Too big to fail banks need to boost capital by $679B

The biggest banks in the world need to raise almost €475 billion ($679 billion) over the next seven years so that shareholders and the creditors, rather than taxpayers, will bear the burden if they collapse.

30 biggest banks in the world get rules for creating capital cushion, but China gets more time

No Canadian banks were designated as 'globally systemically important' by the global Financial Stability Board, but they'll still need to meet capital rules. ((Adrien Veczan/Canadian Press))

 The biggest banks in the world need to raise almost €475 billion ($679 billion) over the next seven years so that shareholders and the creditors, rather than taxpayers, will bear the burden if they collapse.

Officials at the Financial Stability Board, a group of international regulators led by the Bank of England's governor Mark Carney issued a new set of rules today on the banks considered "too big to fail."

The hope is that this will mean banks are less likely to collapse in the way that Lehman Brothers did, demanding a bailout from taxpayers and roiling markets

"It is important to recognize that success in ending too big to fail may never be absolute because all financial institutions cannot be insulated fully from all external shocks," Carney said.

Carney said many of the key reforms already have been implemented decisively and promptly and the FSB has now outlined plans to wind down troubled banks in an orderly way.

Chinese banks

No Canadian banks are among the globally systemically important banks listed by the FSB. That list includes huge banks such as HSBC, JPMorganChase, Deutsche Bank and Santander.

A significant amount of fund-raising will have to take place among Chinese banks, including Agricultural Bank of China, Bank of China and Industrial and Commercial Bank of China. China's government recently has eased capital requirements hoping to stimulate the economy.

The G20 tasked the FSB in 2009 with introducing reforms from increasing bank capital requirements to shining a light on derivatives markets and curbing bankers' bonuses.

G20 leaders meeting next week in Turkey will be asked to endorse a reform that requires the world's 30 top banks to issue a buffer of bonds by 2022 that can be written down to raise funds equivalent to 18 per cent of risk-weighted assets, if the lender goes bust.

$1.58 trillion to raise

Under the worse case scenario, the banks would have to issue a total of €1.1 trillion euros ($1.58 trillion Cdn) in bonds.
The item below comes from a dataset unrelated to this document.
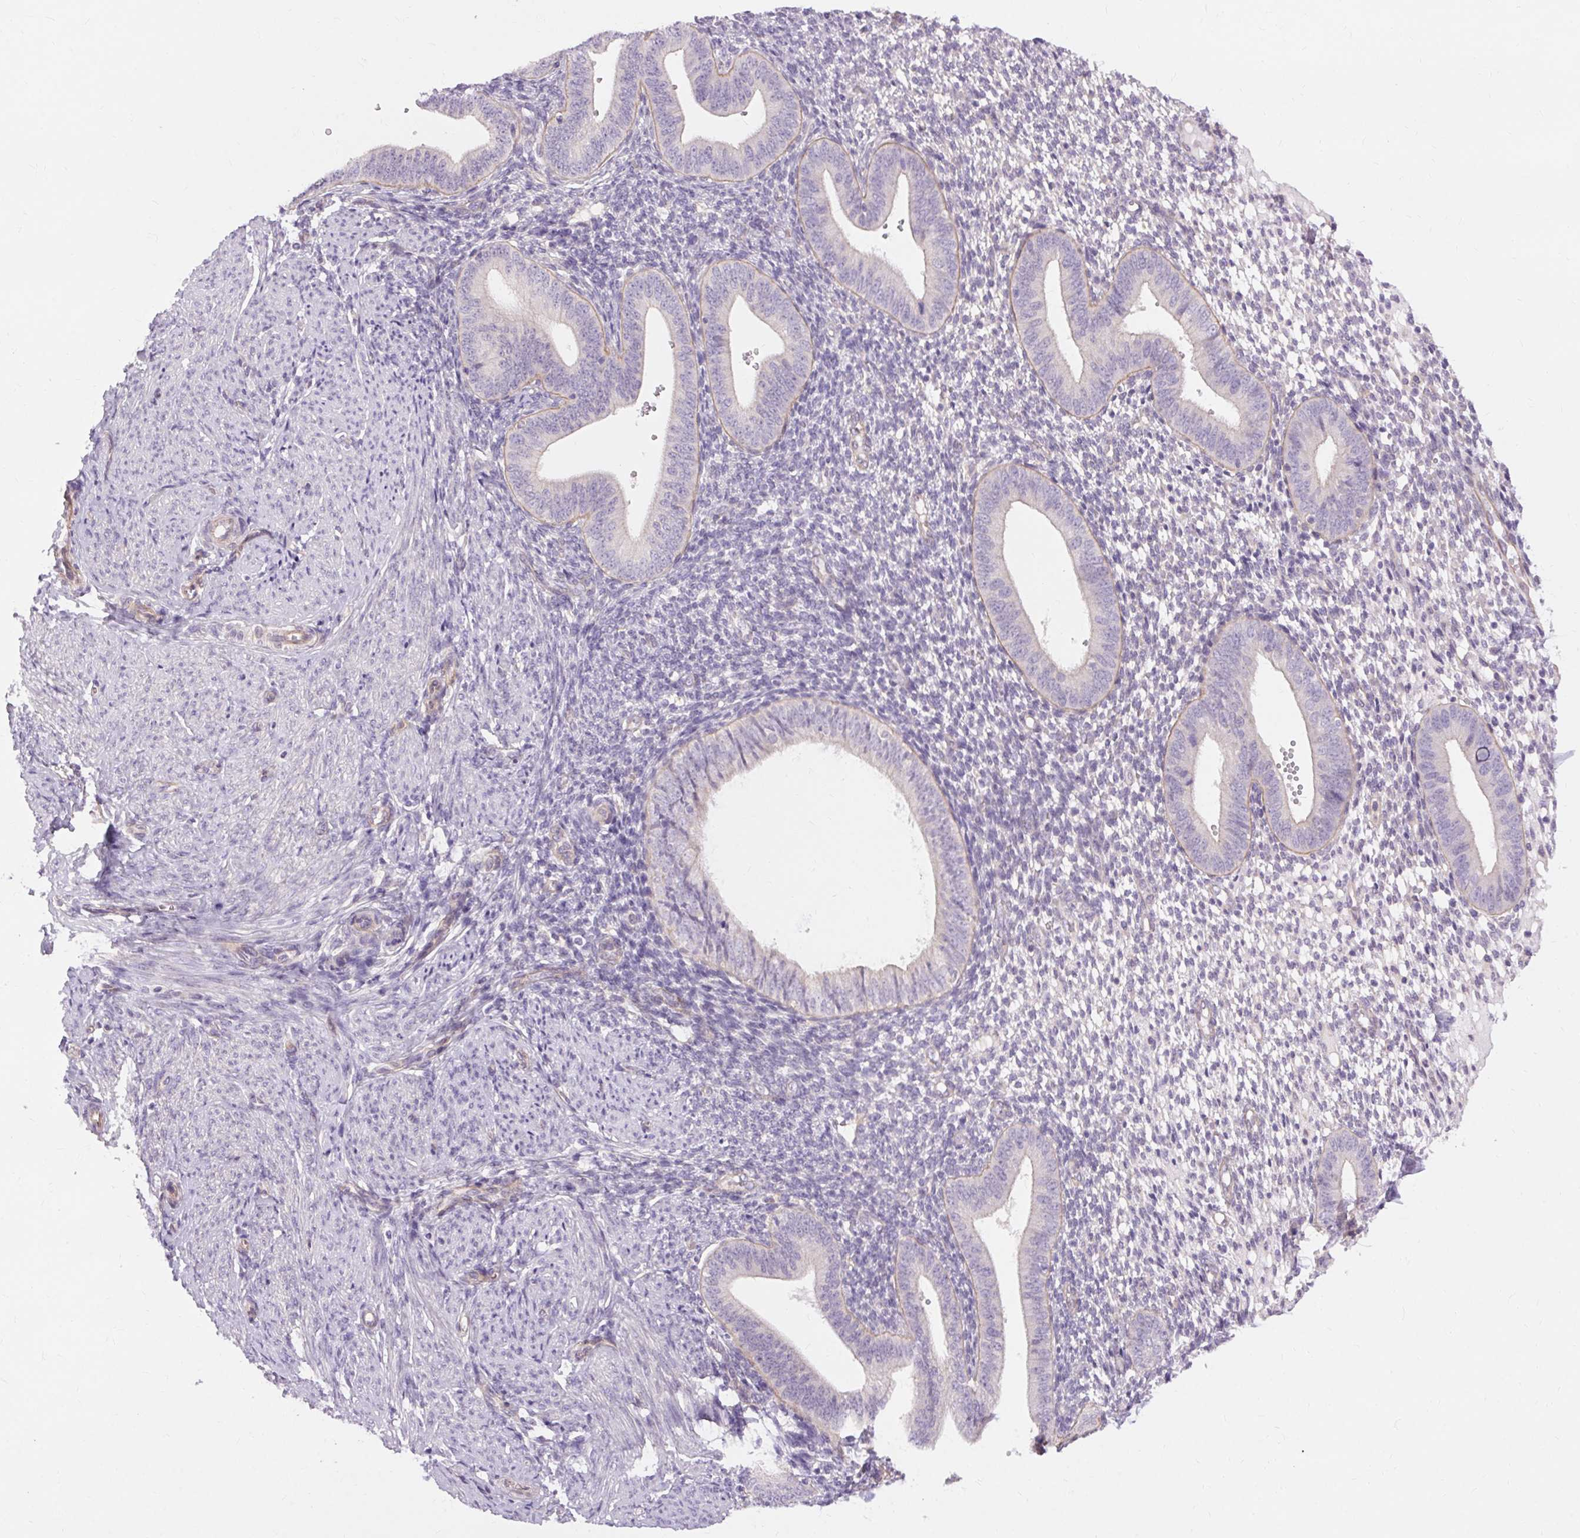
{"staining": {"intensity": "negative", "quantity": "none", "location": "none"}, "tissue": "endometrium", "cell_type": "Cells in endometrial stroma", "image_type": "normal", "snomed": [{"axis": "morphology", "description": "Normal tissue, NOS"}, {"axis": "topography", "description": "Endometrium"}], "caption": "Protein analysis of unremarkable endometrium displays no significant positivity in cells in endometrial stroma. (DAB (3,3'-diaminobenzidine) IHC visualized using brightfield microscopy, high magnification).", "gene": "TM6SF1", "patient": {"sex": "female", "age": 40}}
The bulk of this, or $1.08 trillion, would be in China and other emerging markets whose banks have been given an extra six years until 2028 to comply, the FSB said.

Banks could also plug the shortfall by issuing shares or retaining earnings.
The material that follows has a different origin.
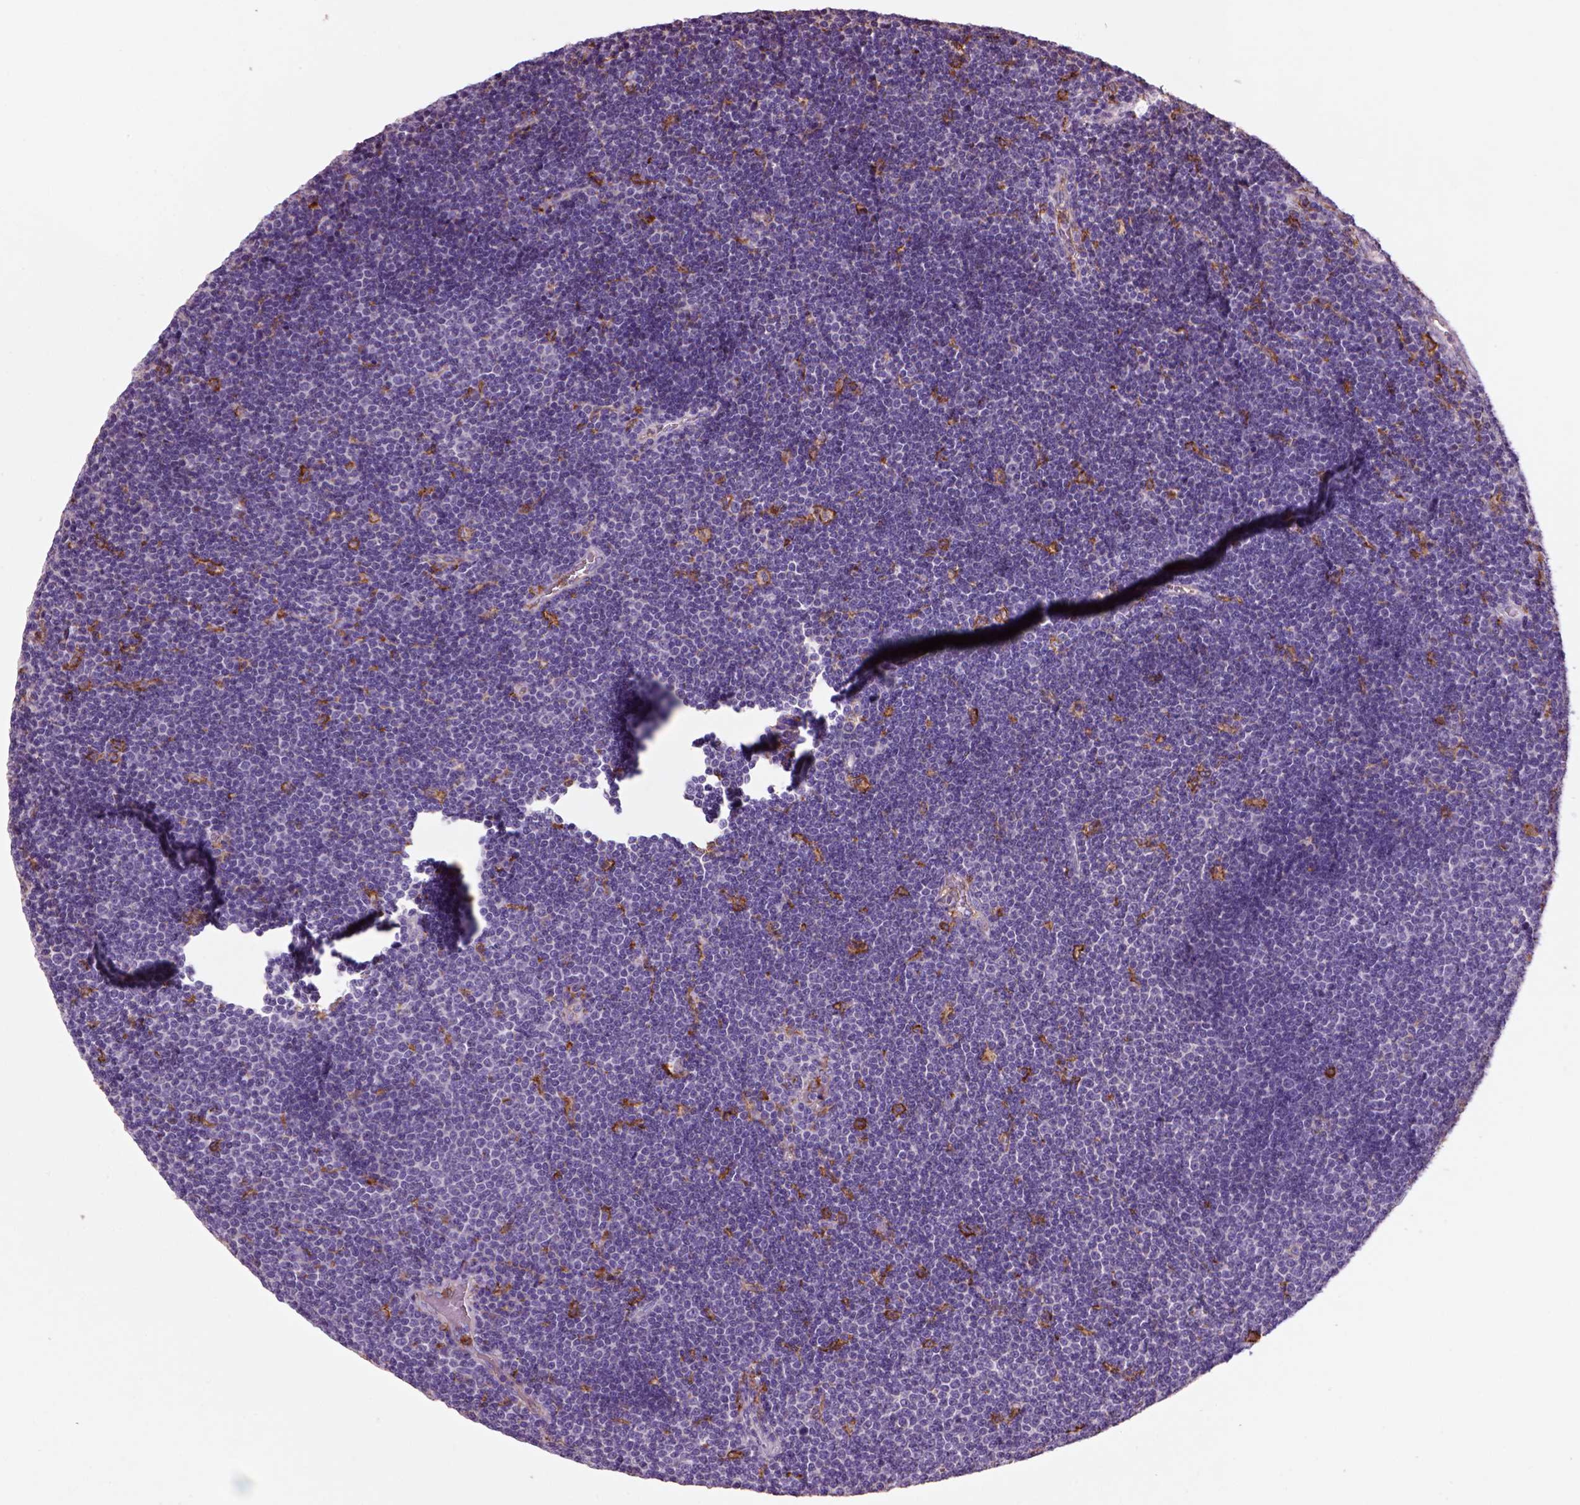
{"staining": {"intensity": "negative", "quantity": "none", "location": "none"}, "tissue": "lymphoma", "cell_type": "Tumor cells", "image_type": "cancer", "snomed": [{"axis": "morphology", "description": "Malignant lymphoma, non-Hodgkin's type, Low grade"}, {"axis": "topography", "description": "Brain"}], "caption": "Immunohistochemistry (IHC) micrograph of low-grade malignant lymphoma, non-Hodgkin's type stained for a protein (brown), which shows no positivity in tumor cells.", "gene": "CD14", "patient": {"sex": "female", "age": 66}}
"It is clear the benefits far exceed the costs of introducing this standard," Carney said.

Banks moved early to meet tougher capital requirements since the crisis to reassure investors about their solvency.

But Svein Andresen, FSB secretary-general, said he does not expect banks to necessarily rush headlong to meet TLAC rules early.

Matching rules

"Many banks have told us they will let existing liabilities run off and replace them in the course of normal refinancing," Andresen said.

The EU is applying a similar requirement on all banks based in the 28-country bloc with rules compatible with the total-loss-absorbing capacity set by the FSB. 

Like the U.S., Canada is applying similar rules to all its banks. Canadian banks weathered the financial crisis in part because of stricter regulation, including capital rules. The current assets-to-capital ratio will soon be replaced by a ratio based on a method agreed upon by regulators in Basel.

"Countries must now put in place the legislative and regulatory frameworks for these tools to be used," Carney said in a letter to G20 leaders.